Bref, le mouvement souverainiste, qui a absolument besoin de tout le monde, est plus déchiré que jamais.

Conscient de l’immensité du défi, Paul St-Pierre Plamondon appelle à former «la plus grande coalition pour le Oui que le Québec connaîtra jamais». Il veut rassembler les souverainistes de tous bords, tendant la main aux conservateurs, aux progressistes, aux libertaires et même… aux pastafariens.

Le chef péquiste espère convaincre tout ce beau monde de se mêler joyeusement comme des spaghettis, lors d’une campagne référendaire : « Que vous soyez de droite, de gauche, quel que soit le désaccord qu’on puisse avoir sur le sujet du jour, il faut, hors de tout doute, fidélité au Québec, s’entendre sur l’essentiel. »

Pierre Falardeau le disait autrement : « Comme si la lutte de libération nationale n’était pas, en soi, un projet de société. Le bateau coule et les passagers souhaitent discuter de l’aménagement intérieur du bateau.

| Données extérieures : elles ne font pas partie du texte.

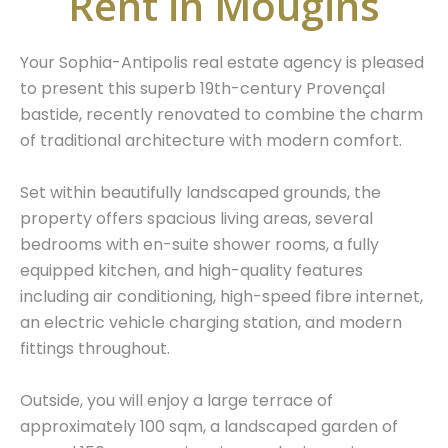
Rent in Mougins
Your Sophia-Antipolis real estate agency is pleased
to present this superb 19th-century Provençal
bastide, recently renovated to combine the charm
of traditional architecture with modern comfort.
Set within beautifully landscaped grounds, the
property offers spacious living areas, several
bedrooms with en-suite shower rooms, a fully
equipped kitchen, and high-quality features
including air conditioning, high-speed fibre internet,
an electric vehicle charging station, and modern
fittings throughout.
Outside, you will enjoy a large terrace of
approximately 100 sqm, a landscaped garden of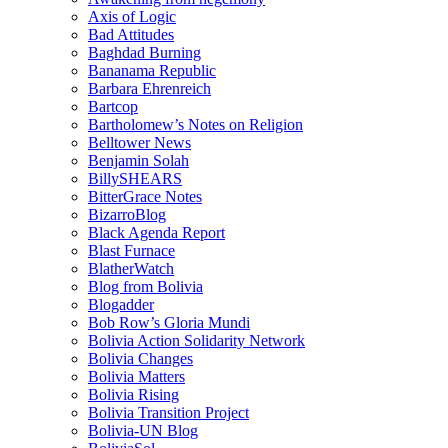
Axis of Logic
Bad Attitudes
Baghdad Burning
Bananama Republic
Barbara Ehrenreich
Bartcop
Bartholomew’s Notes on Religion
Belltower News
Benjamin Solah
BillySHEARS
BitterGrace Notes
BizarroBlog
Black Agenda Report
Blast Furnace
BlatherWatch
Blog from Bolivia
Blogadder
Bob Row’s Gloria Mundi
Bolivia Action Solidarity Network
Bolivia Changes
Bolivia Matters
Bolivia Rising
Bolivia Transition Project
Bolivia-UN Blog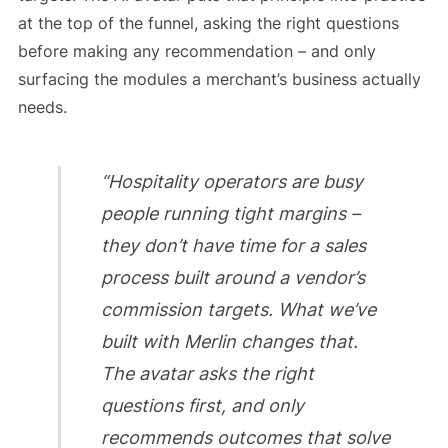
at the top of the funnel, asking the right questions
before making any recommendation – and only
surfacing the modules a merchant’s business actually
needs.
“Hospitality operators are busy
people running tight margins –
they don’t have time for a sales
process built around a vendor’s
commission targets. What we’ve
built with Merlin changes that.
The avatar asks the right
questions first, and only
recommends outcomes that solve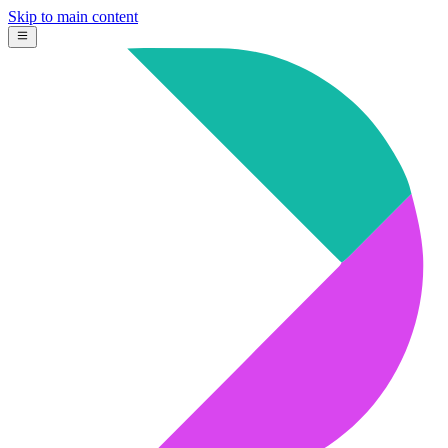
Skip to main content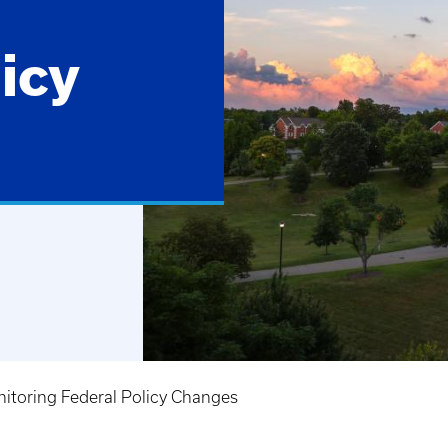
icy
itoring Federal Policy Changes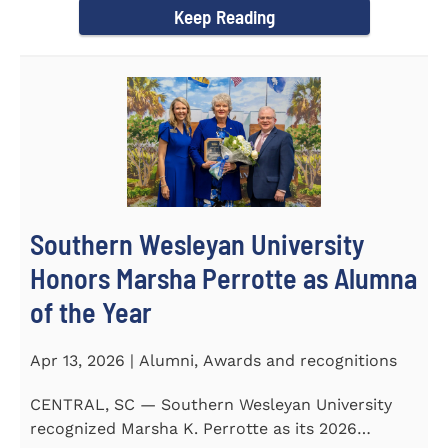
Keep Reading
Southern Wesleyan University
Honors Marsha Perrotte as Alumna
of the Year
Apr 13, 2026 | Alumni, Awards and recognitions
CENTRAL, SC — Southern Wesleyan University
recognized Marsha K. Perrotte as its 2026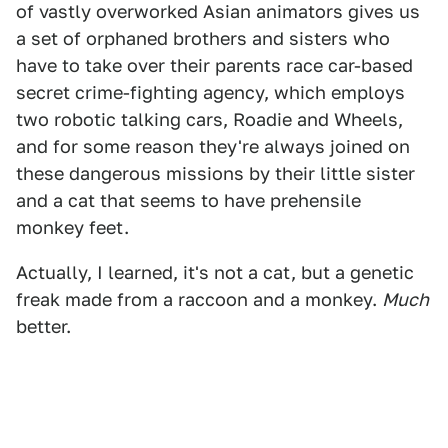
of vastly overworked Asian animators gives us
a set of orphaned brothers and sisters who
have to take over their parents race car-based
secret crime-fighting agency, which employs
two robotic talking cars, Roadie and Wheels,
and for some reason they're always joined on
these dangerous missions by their little sister
and a cat that seems to have prehensile
monkey feet.
Actually, I learned, it's not a cat, but a genetic
freak made from a raccoon and a monkey.
Much
better.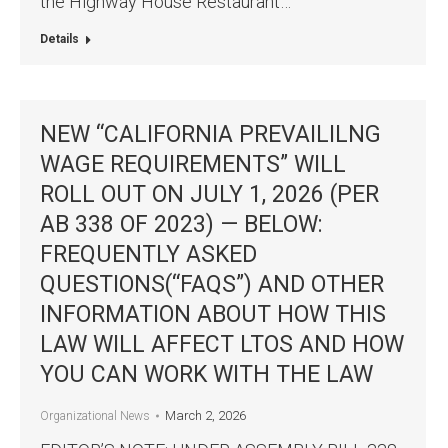
the Highway House Restaurant…
Details
NEW “CALIFORNIA PREVAILILNG
WAGE REQUIREMENTS” WILL
ROLL OUT ON JULY 1, 2026 (PER
AB 338 OF 2023) — BELOW:
FREQUENTLY ASKED
QUESTIONS(“FAQS”) AND OTHER
INFORMATION ABOUT HOW THIS
LAW WILL AFFECT LTOS AND HOW
YOU CAN WORK WITH THE LAW
March 2, 2026
Organizational News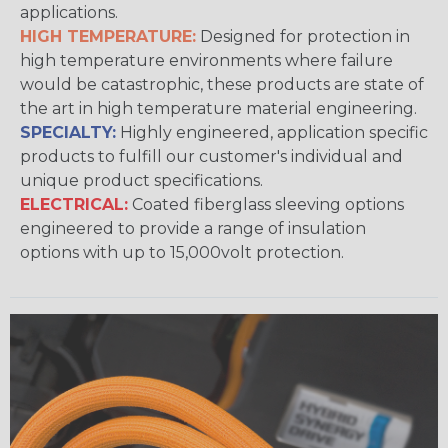
applications.
HIGH TEMPERATURE:
Designed for protection in
high temperature environments where failure
would be catastrophic, these products are state of
the art in high temperature material engineering.
SPECIALTY:
Highly engineered, application specific
products to fulfill our customer's individual and
unique product specifications.
ELECTRICAL:
Coated fiberglass sleeving options
engineered to provide a range of insulation
options with up to 15,000volt protection.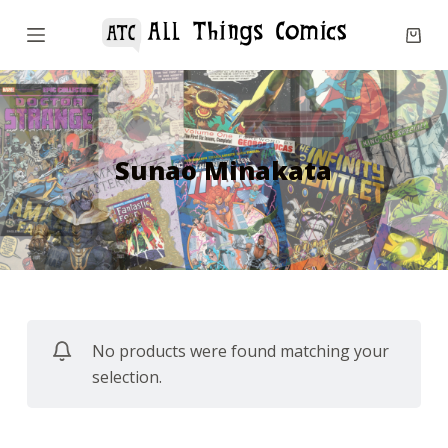
S
k
i
p
t
o
Sunao Minakata
c
o
n
t
e
n
No products were found matching your
t
selection.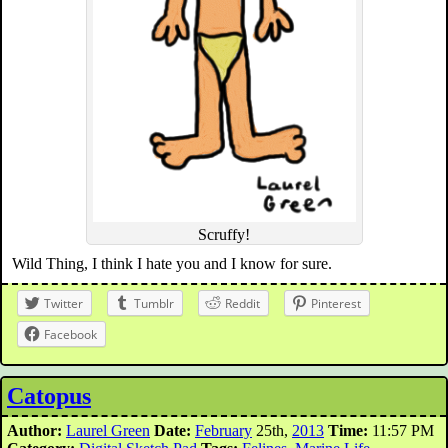
Scruffy!
Wild Thing, I think I hate you and I know for sure.
Twitter
Tumblr
Reddit
Pinterest
Facebook
Catopus
Author:
Laurel Green
Date:
February
25th,
2013
Time:
11:57 PM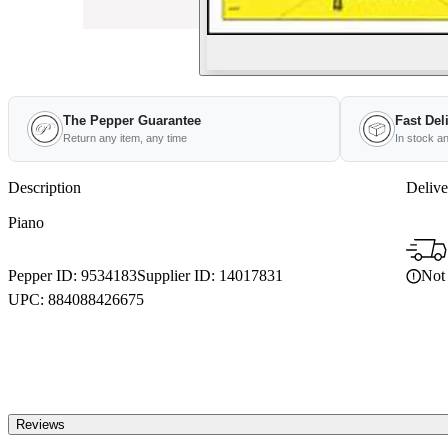
The Pepper Guarantee
Fast Del
Return any item, any time
In stock a
Description
Delive
Piano
Not 
Pepper ID:
9534183
Supplier ID:
14017831
UPC:
884088426675
Reviews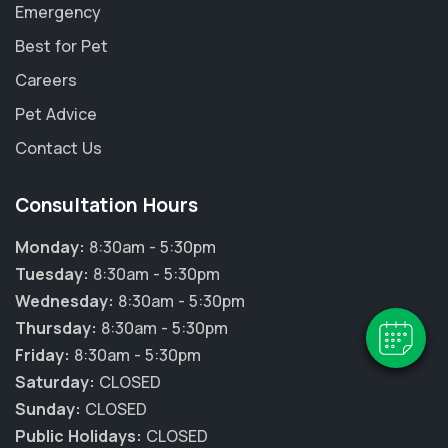
Emergency
Best for Pet
Careers
Pet Advice
Contact Us
Consultation Hours
Monday:
8:30am - 5:30pm
Tuesday:
8:30am - 5:30pm
Wednesday:
8:30am - 5:30pm
Thursday:
8:30am - 5:30pm
Friday:
8:30am - 5:30pm
Saturday:
CLOSED
Sunday:
CLOSED
Public Holidays:
CLOSED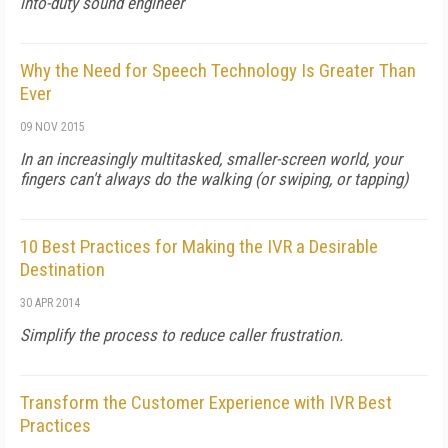
into-duty sound engineer
Why the Need for Speech Technology Is Greater Than
Ever
09 NOV 2015
In an increasingly multitasked, smaller-screen world, your
fingers can't always do the walking (or swiping, or tapping)
10 Best Practices for Making the IVR a Desirable
Destination
30 APR 2014
Simplify the process to reduce caller frustration.
Transform the Customer Experience with IVR Best
Practices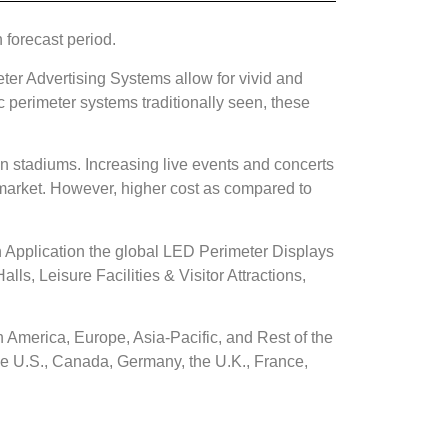
 forecast period.
ter Advertising Systems allow for vivid and
c perimeter systems traditionally seen, these
in stadiums. Increasing live events and concerts
 market. However, higher cost as compared to
 Application the global LED Perimeter Displays
s, Leisure Facilities & Visitor Attractions,
 America, Europe, Asia-Pacific, and Rest of the
he U.S., Canada, Germany, the U.K., France,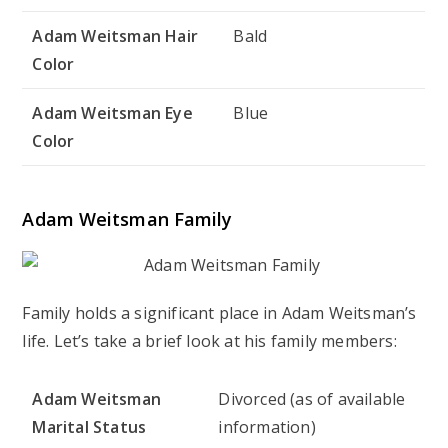
Adam Weitsman Hair
Bald
Color
Adam Weitsman Eye
Blue
Color
Adam Weitsman Family
Family holds a significant place in Adam Weitsman’s
life. Let’s take a brief look at his family members:
Adam Weitsman
Divorced (as of available
Marital Status
information)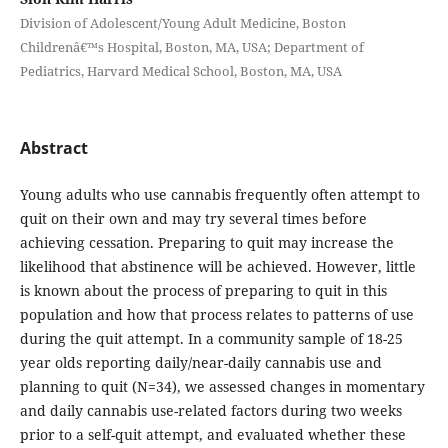
Division of Adolescent/Young Adult Medicine, Boston
Childrenâ€™s Hospital, Boston, MA, USA; Department of
Pediatrics, Harvard Medical School, Boston, MA, USA
Abstract
Young adults who use cannabis frequently often attempt to
quit on their own and may try several times before
achieving cessation. Preparing to quit may increase the
likelihood that abstinence will be achieved. However, little
is known about the process of preparing to quit in this
population and how that process relates to patterns of use
during the quit attempt. In a community sample of 18-25
year olds reporting daily/near-daily cannabis use and
planning to quit (N=34), we assessed changes in momentary
and daily cannabis use-related factors during two weeks
prior to a self-quit attempt, and evaluated whether these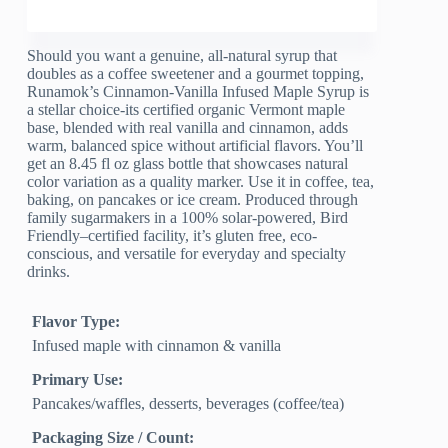
Should you want a genuine, all-natural syrup that
doubles as a coffee sweetener and a gourmet topping,
Runamok’s Cinnamon-Vanilla Infused Maple Syrup is
a stellar choice-its certified organic Vermont maple
base, blended with real vanilla and cinnamon, adds
warm, balanced spice without artificial flavors. You’ll
get an 8.45 fl oz glass bottle that showcases natural
color variation as a quality marker. Use it in coffee, tea,
baking, on pancakes or ice cream. Produced through
family sugarmakers in a 100% solar-powered, Bird
Friendly–certified facility, it’s gluten free, eco-
conscious, and versatile for everyday and specialty
drinks.
Flavor Type:
Infused maple with cinnamon & vanilla
Primary Use:
Pancakes/waffles, desserts, beverages (coffee/tea)
Packaging Size / Count: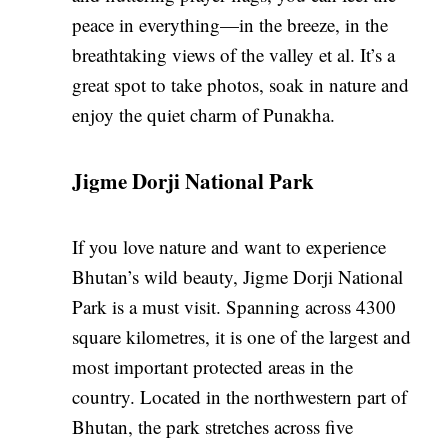
peace in everything—in the breeze, in the
breathtaking views of the valley et al. It’s a
great spot to take photos, soak in nature and
enjoy the quiet charm of Punakha.
Jigme Dorji National Park
If you love nature and want to experience
Bhutan’s wild beauty, Jigme Dorji National
Park is a must visit. Spanning across 4300
square kilometres, it is one of the largest and
most important protected areas in the
country. Located in the northwestern part of
Bhutan, the park stretches across five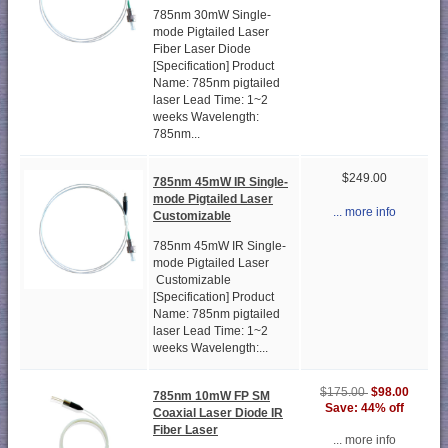
785nm 30mW Single-
mode Pigtailed Laser
Fiber Laser Diode
[Specification] Product
Name: 785nm pigtailed
laser Lead Time: 1~2
weeks Wavelength:
785nm...
$249.00
785nm 45mW IR Single-
mode Pigtailed Laser
... more info
Customizable
785nm 45mW IR Single-
mode Pigtailed Laser
Customizable
[Specification] Product
Name: 785nm pigtailed
laser Lead Time: 1~2
weeks Wavelength:...
$98.00
$175.00
785nm 10mW FP SM
Save: 44% off
Coaxial Laser Diode IR
Fiber Laser
... more info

Ramons, calice ! »

L’important est de donner à un peuple sa pleine liberté politique, a ajouté le regretté cinéaste. Il sera toujours temps, après, d’évoquer la couleur de la casquette du capitaine…

Cette grande coalition, toutes tendances idéologiques confondues, est sans doute la seule voie pour le Québec vers l’indépendance. Le PQ en était presque là, à l’époque où Louise Harel pouvait cohabiter au sein du même parti que Jacques Brassard. Mais je me demande parfois s’il n’est pas trop tard pour ramer ensemble. Notre société est tellement divisée, nous nous déchirons sur tant de détails, que je me demande si nous sommes encore capables de mettre nos querelles de côté pour faire cause commune sur n’importe quoi.

La mobilisation du PQ et du QS pour l’indépendance s’est soldée par un échec il n’y a pas si longtemps. Depuis lors, l’écart s’est creusé et la polarisation s’est accentuée. Imaginez maintenant unir la gauche de la diversité et la droite identitaire. Les deux camps se méfient énormément l’un de l’autre. Ils ne sont même plus d’accord sur les définitions de base.

Quand je lis, par exemple, sur les réseaux sociaux, les commentaires colériques dénonçant le « nationalisme identitaire » du PSPP, suivis de commentaires tout aussi acerbes sur la « politique de gauche » du même homme, je me dis que le parti n’est pas gagné.

Si le chef péquiste persiste à jouer la carte de la peur, je crains même qu’elle soit perdue d’avance.